Soja e milho lideram o avanço do VBP agrícola do Centro-Oeste. A colheita de soja na região somou 58,9 milhões de toneladas na safra 2019/20, segundo a Companhia Nacional de Abastecimento (Conab), 12% a mais que em 2018/19 e volume 73,7% superior ao do ciclo 2010/11. Na última década, a região respondeu por 54,8% do incremento da colheita brasileira da oleaginosa, que em 2019/20 atingiu 120,9 milhões de toneladas.

A seu favor na balança, o Centro-Oeste conta com propriedades produtoras de grãos em média maiores que as das demais regiões. Seus donos sabem que têm de investir em tecnologia desde que a Embrapa começou a desenvolver sementes adaptadas ao Cerrado, na década de 1970, e hoje contam com uma multiplicação de ferramentas digitais para melhor aproveitar a possibilidade de cultivar duas safras com produtividades elevadas.

Daí porque a colheita de milho também baterá recorde em 2019/20. Semeado, sobretudo, na safra de inverno, depois de colhida a soja de verão, o cereal deverá render 55,6 milhões de toneladas em 2019/20, com crescimento de 5,3% em relação a 2018/19 e de 221,4% ante 2010/11. Assim, o Centro-Oeste responderá por 88,7% do incremento da colheita total brasileira na última década.

Embora todas as unidades federativas do Centro-Oeste apresentem avanços, Mato Grosso é o grande destaque. No maior Estado agropecuário do Brasil, o VBP das lavouras, encabeçado por soja e milho, deverá alcançar R$ 102,3 bilhões em 2020, 110,5% mais que em 2011.

O cruzamento de dados do ministério também mostra que, enquanto a participação do Centro-Oeste no VBP agrícola sobe de 24,5%, em 2011, para 35,1%, em 2020, caem principalmente as fatias do Sudeste e do Sul. No Sudeste, a queda nos últimos dez anos é de 32,8% para 24,9%, enquanto no Sul, origem de boa parte dos agricultores do Brasil central, é de 26% para 20,7%.

PECUÁRIA - Com a demanda internacional aquecida e as compras domésticas firmes e com perspectivas positivas – sobretudo por parte de frigoríficos de aves e suínos -, a expansão das lavouras de grãos continua a preocupar os ambientalistas, uma vez que o Cerrado já sofreu grande desmatamento e a tendência pode se aprofundar, por mais que grande parte do avanço das lavouras seja sobre áreas de pastagens degradadas.

Em meio a um processo de intensificação, e também estimulada por novas tecnologias, as cinco principais cadeias da pecuária deverão alcançar um valor bruto da produção de R$ 56,6 bilhões no Centro-Oeste este ano, aumentos de 7,2% sobre 2019 e de 32,2% (ou R$ 14,1 bilhões) na última década.

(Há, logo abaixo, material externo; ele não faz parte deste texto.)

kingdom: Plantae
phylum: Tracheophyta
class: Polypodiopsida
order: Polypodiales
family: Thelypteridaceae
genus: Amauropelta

Nessa frente, a região respondeu por 26% da alta do VBP brasileiro desde 2011.

Os bovinos puxam a fila do valor da produção da pecuária. Nessa cadeia, o VBP deverá chegar a R$ 38,7 bilhões no Centro-Oeste em 2020, 42,8% mais que em 2011. São mais R$ 11,6 bilhões em uma década, ou 36,1% da alta total registrada pela bovinocultura no país. Mato Grosso também é o principal Estado da região quando se trata de pecuária. Na pecuária, quem mais perdeu enquanto a participação do Centro-Oeste passou de 23,3% para 23,9% foram Sul e Nordeste. No Sul, a fatia do total deverá ficar em 30,4% em 2020, ante 33,5% em 2011, e no Nordeste a queda é de 7,3% para 6,5%.

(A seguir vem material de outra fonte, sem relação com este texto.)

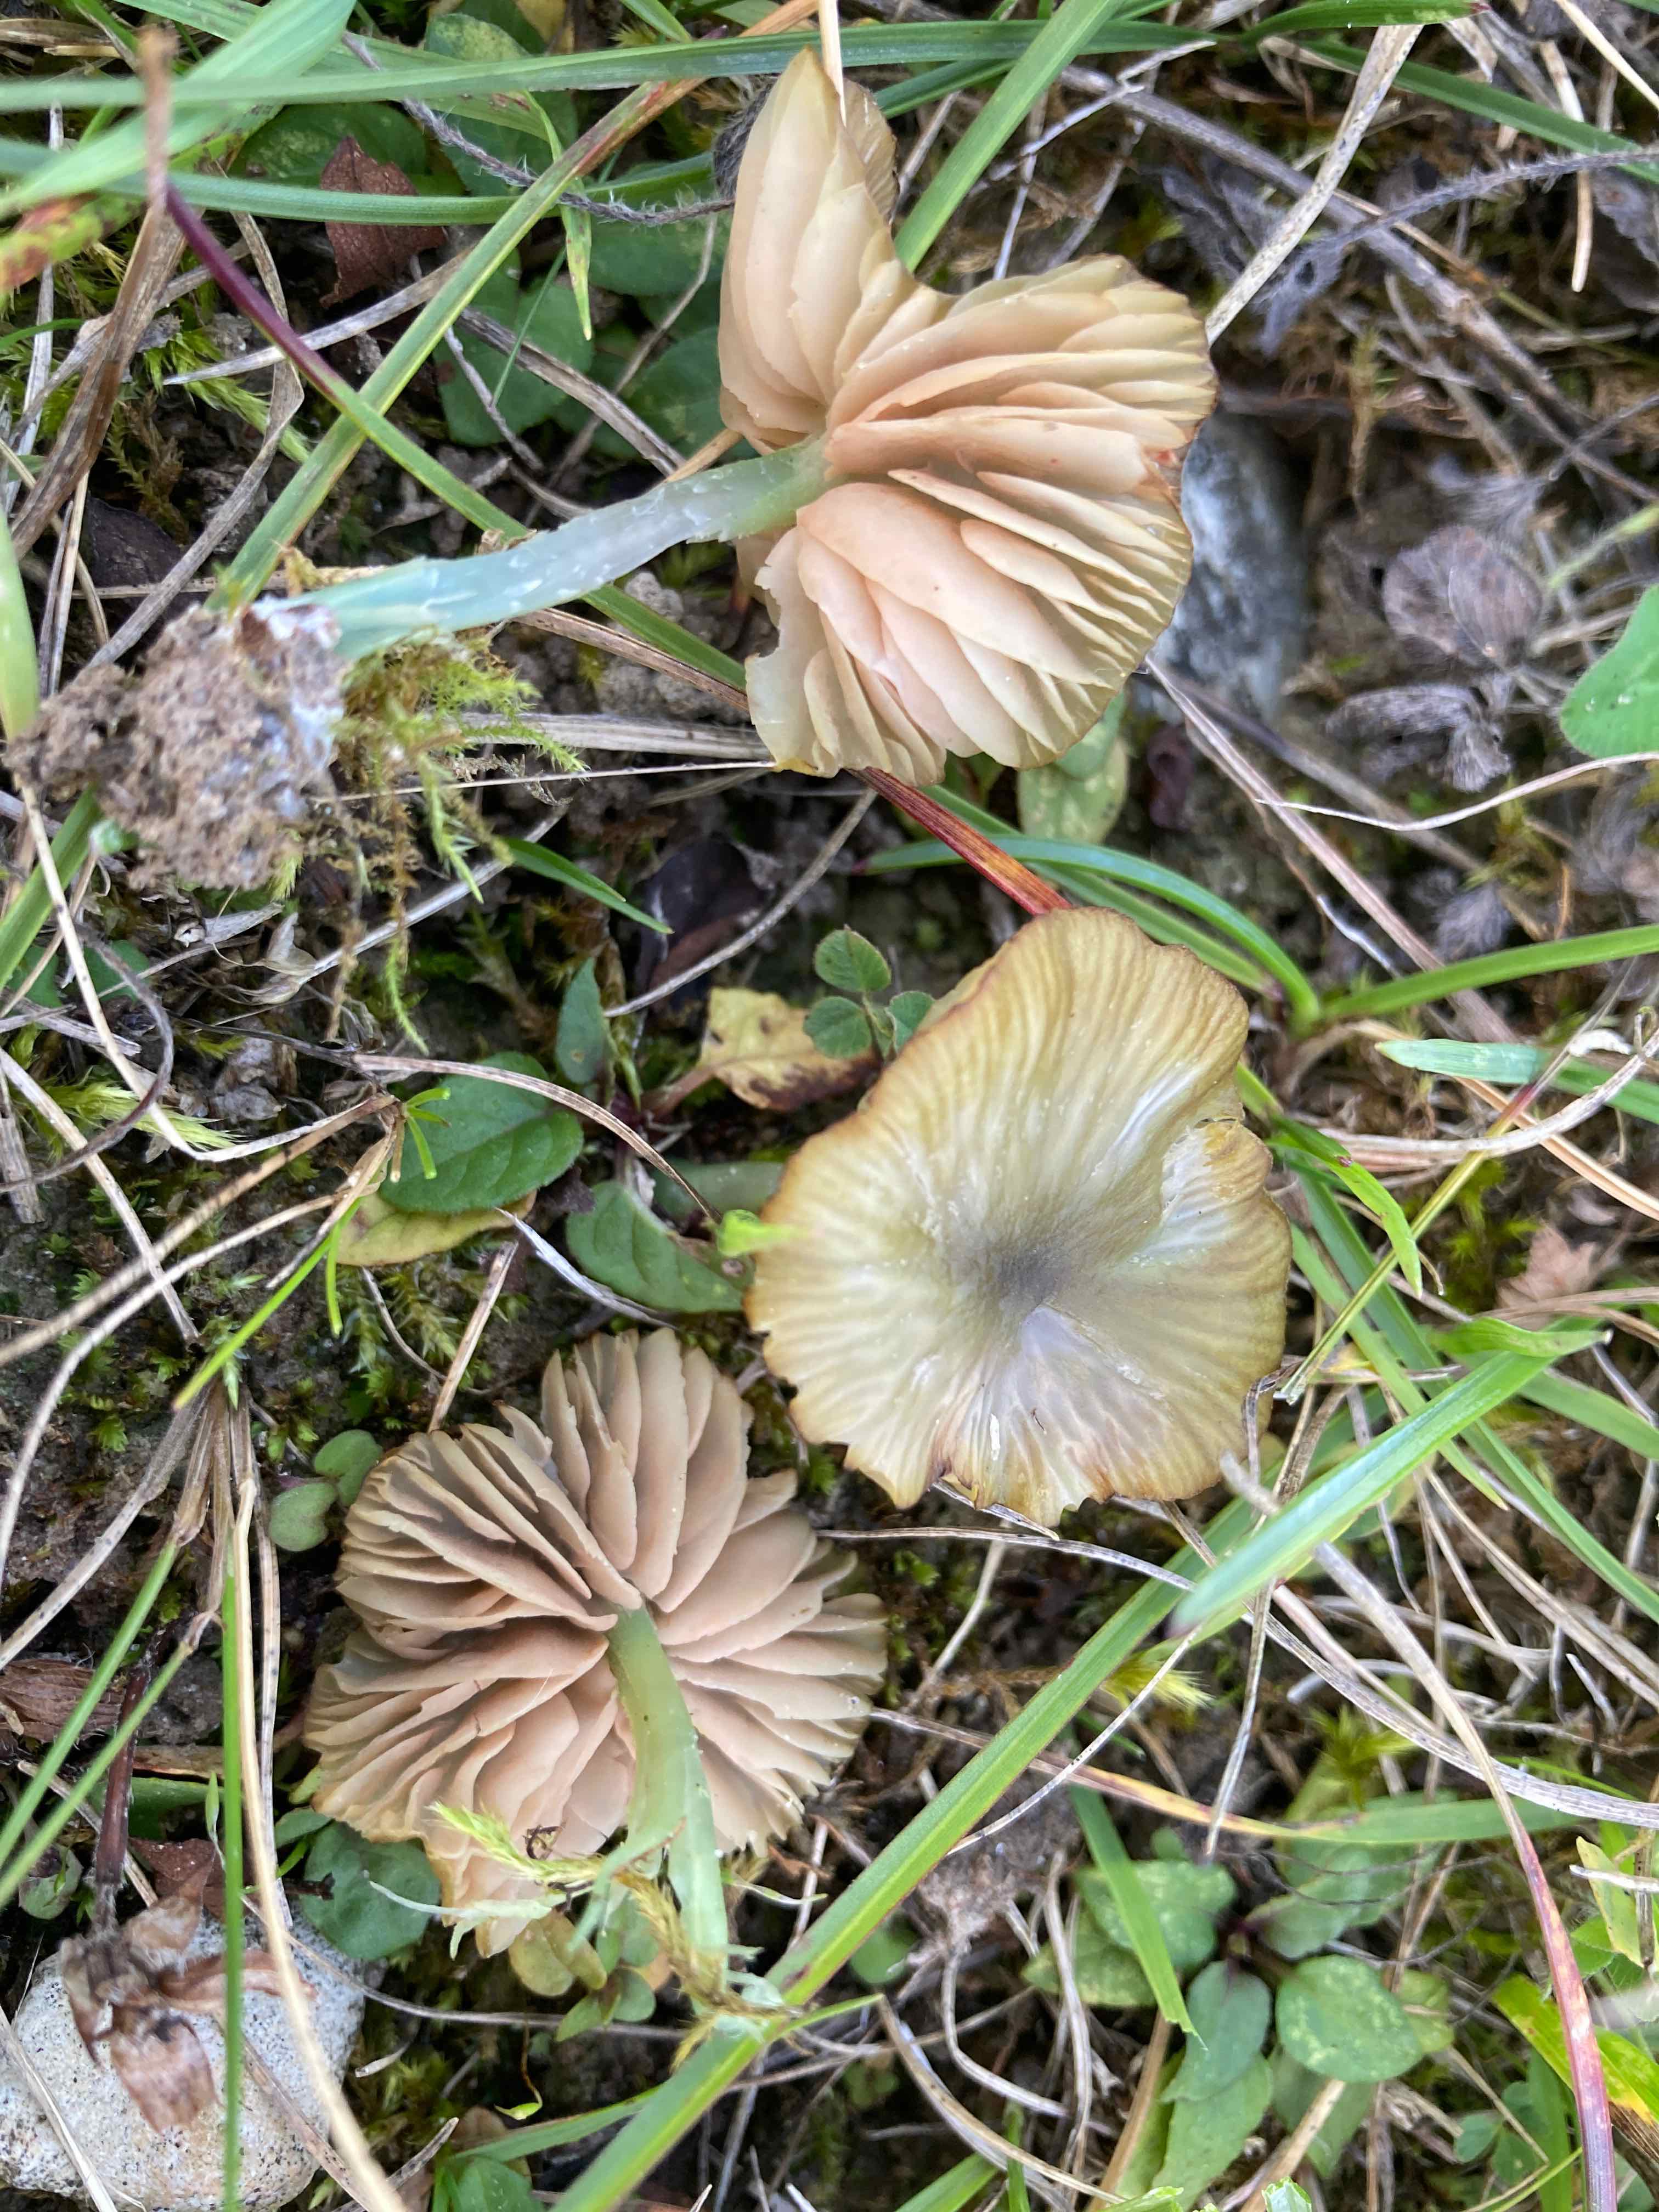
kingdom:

Para especialistas, como tem escala maior, empresários rurais cada vez melhor preparados, tecnologia à disposição e novas fontes de financiamento no mercado, o Centro-Oeste deverá ampliar sua liderança no campo brasileiro nos próximos anos.

“O Centro-Oeste é o Maracanã onde será jogada a partida a final da copa do mundo dos alimentos”, afirma Roberto Rodrigues, coordenador do FGV Agro, o Centro de Estudos em Agronegócios da FGV – e, claro, o ex-ministro da Agricultura aposta todas as fichas na vitória do Brasil.